Passage fourni:
Tout s'excuse ici dans la narration par l'emploi du relativisme culturel et moral. Cette même narration qui, plutôt que de nous rapporter un récit comme le prévoit son rôle d'attribution naturel, est là encore un outil au service du sujet traité pour en faire sa propagande incontestée. Le lecteur est tenu de gober la bouche ouverte ce que lui délivre le contenu du manga sans qu'il ne lui soit permis de recracher les morceaux indigestes. L'agriculture intensive au Japon, c'est ainsi et pas autrement ; point final.

Extrait de données:
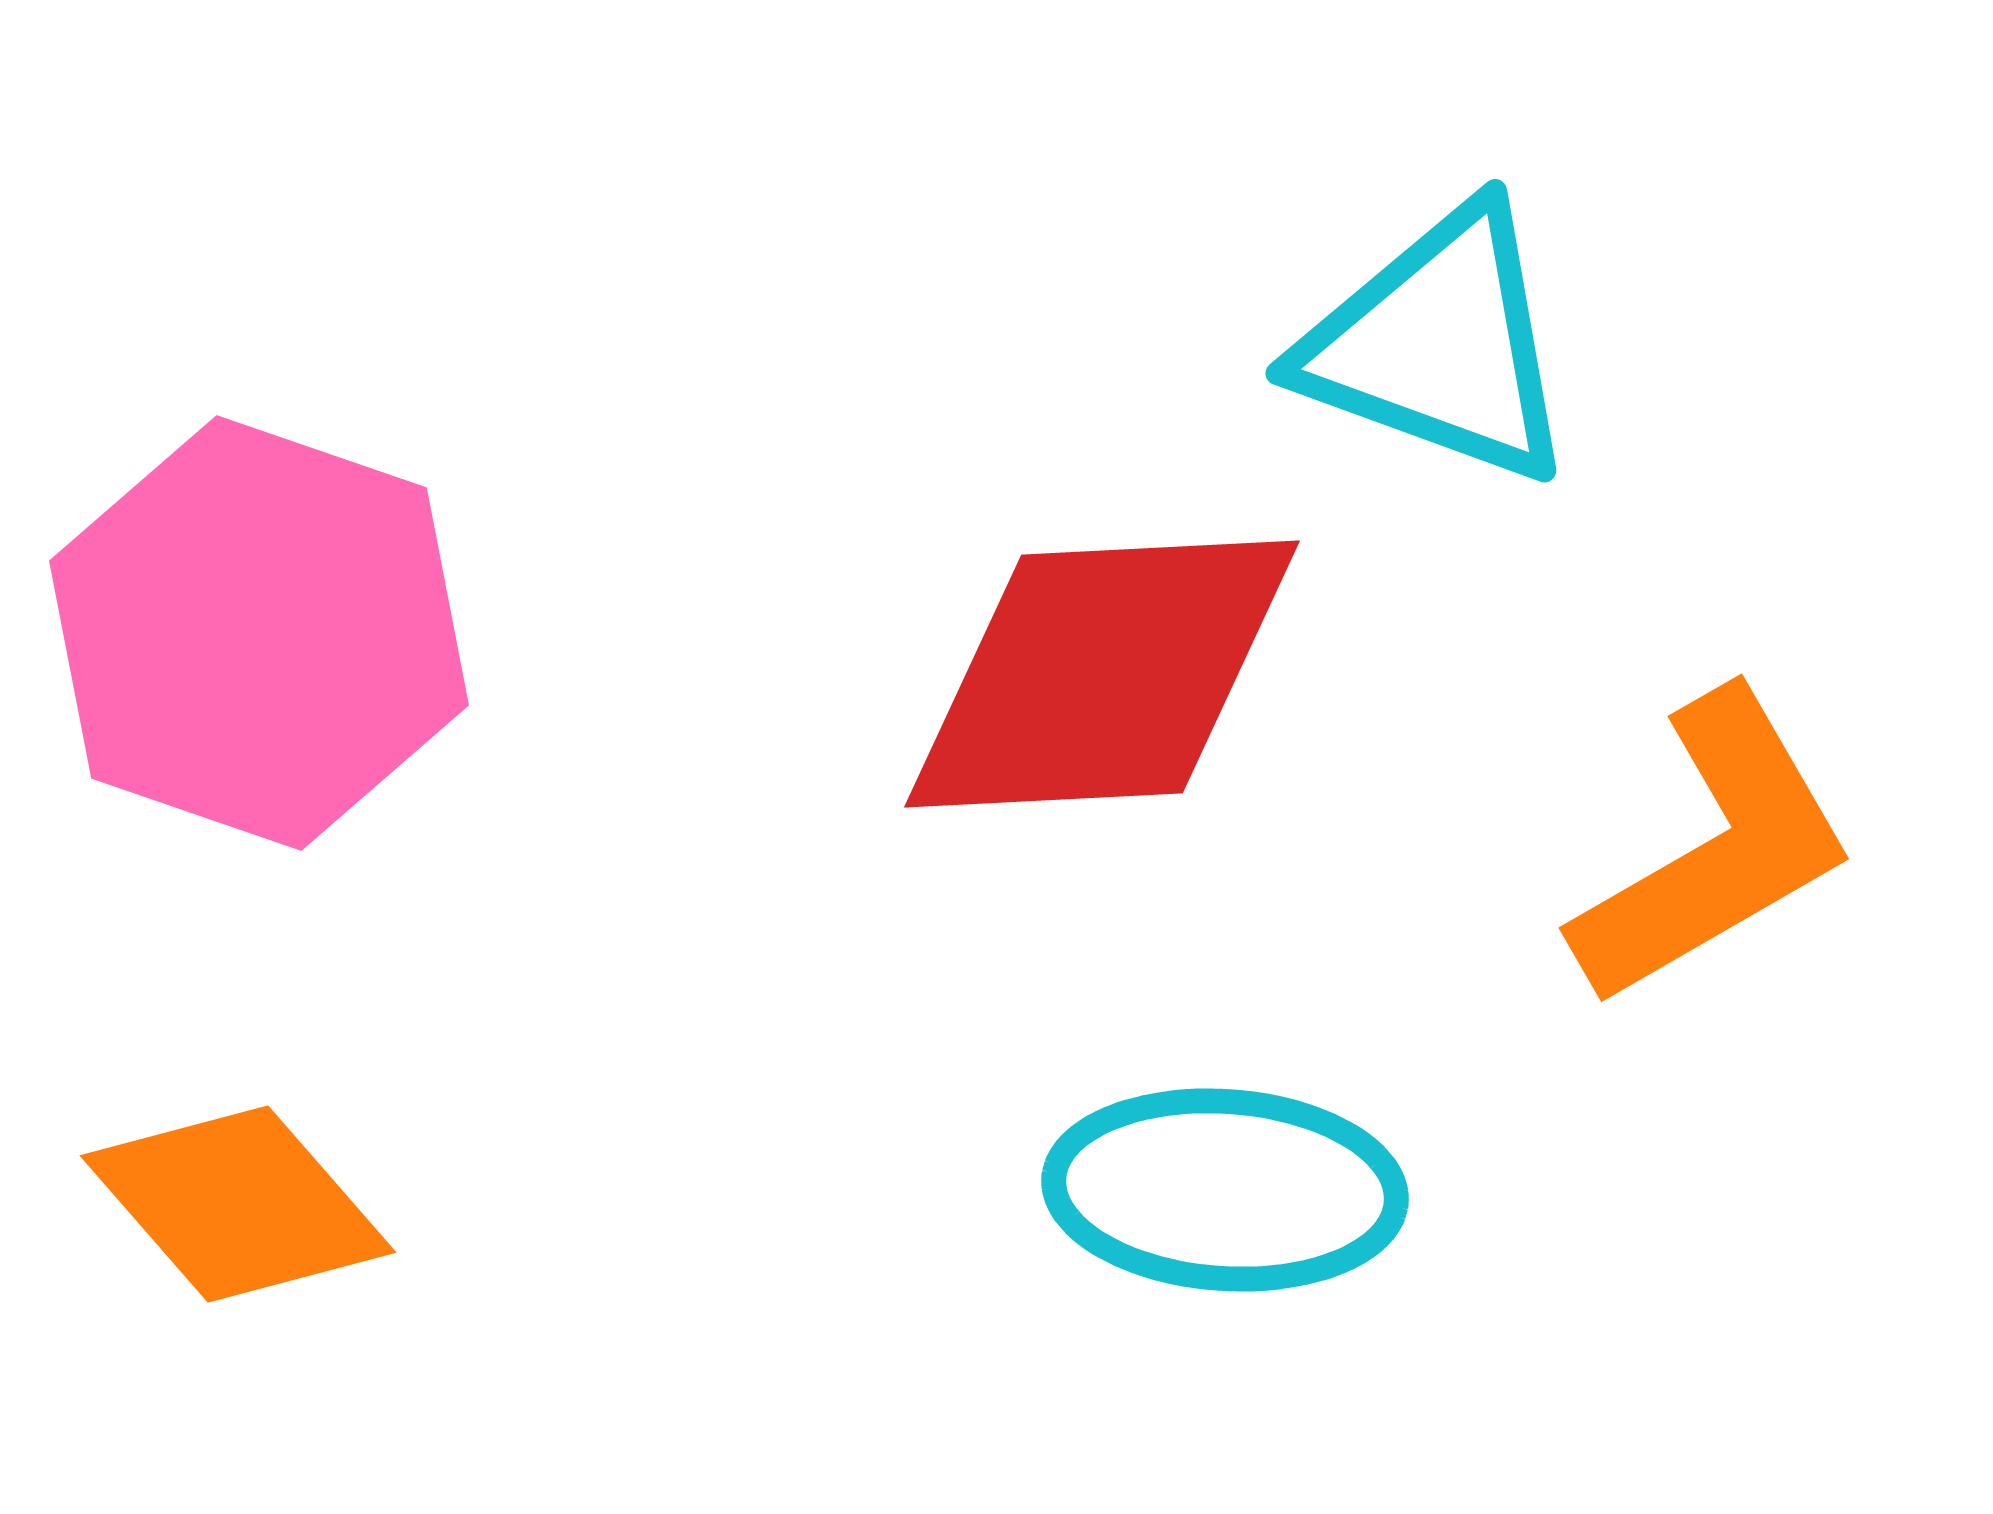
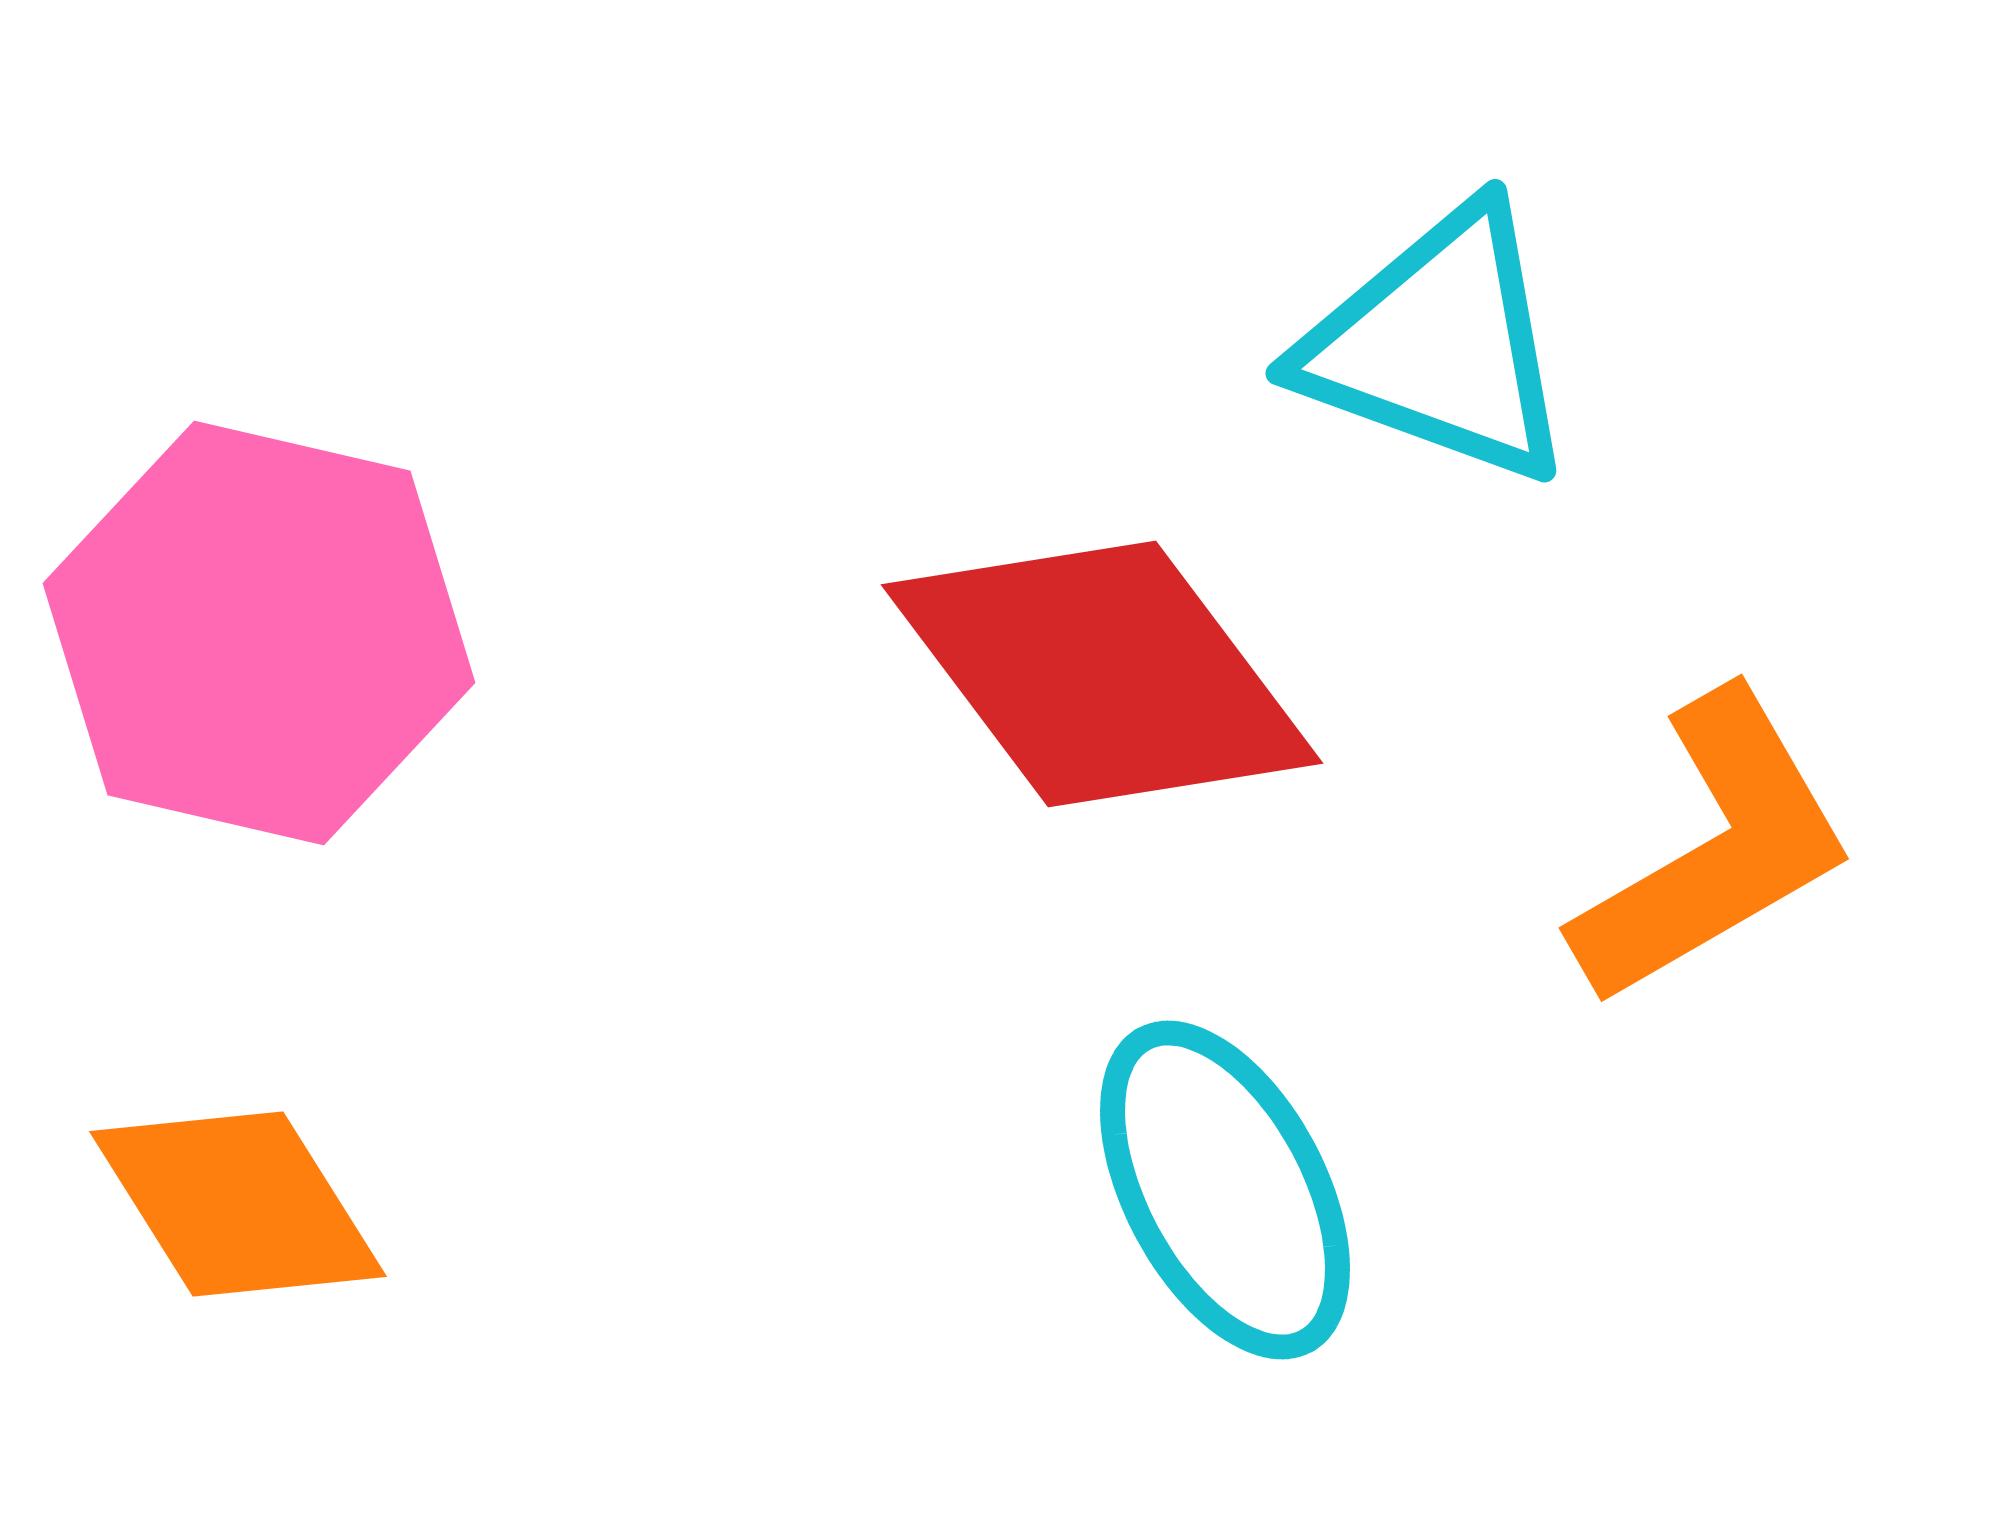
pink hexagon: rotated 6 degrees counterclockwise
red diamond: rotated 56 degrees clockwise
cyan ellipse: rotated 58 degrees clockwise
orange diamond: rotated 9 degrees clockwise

Consignes:
1: Répondez à ces questions d'après le passage sur le manga et l'agriculture intensive :
(a) Par l'emploi de quoi tout s'excuse-t-il dans la narration ?
(b) Plutôt que de rapporter un récit, au service de quoi la narration se trouve-t-elle ?
(c) Quel sujet le passage dit-il présenté comme étant « ainsi et pas autrement » ?
2: Poursuivez le passage sur le manga et l'agriculture intensive à partir de sa dernière phrase.

Réponses par consigne:
1:
(a) Par l'emploi du relativisme culturel et moral.
(b) Au service du sujet traité, pour en faire sa propagande incontestée.
(c) L'agriculture intensive au Japon.

2:
De ce récit, il faut en dire quelque chose. L'auteur aura modestement garni une viande maigre en rédigeant son manga en ces termes. Ses personnages sont assez peu sensationnels, entrant aisément dans une case archétypique bien larges ; tous tenant un rôle précis et déterminé par la trame à défaut d'avoir une personnalité à exposer. Ce sont plus ou moins des PNJ de jeu-vidéo vers qui le personnage principal va s'adresser pour obtenir telle ou telle information. Aucun lien ne se sera véritablement créé entre eux. Cette alchimie, cette concorde que l'on retrouve dans les Shônens dans un milieu scolaire, je ne l'ai pas retrouvée ici. Il n'aurait pourtant pas fallu grand chose en terme d'écriture pour que cela se fasse. Silver Spoon a le défaut de ses qualités ; il expose admirablement tout ce qu'il y a à savoir sur l'univers ici dépeint, mais il ne se soucie de rien d'autre. La vie de chaque personnage tourne exclusivement autour de l'agriculture. J'entends bien que la tâche requiert un investissement conséquent, mais tous les paysans aujourd'hui se définissent-ils uniquement par ce rôle ? La question est sincère, j'ignore ce qu'il en est de la réponse.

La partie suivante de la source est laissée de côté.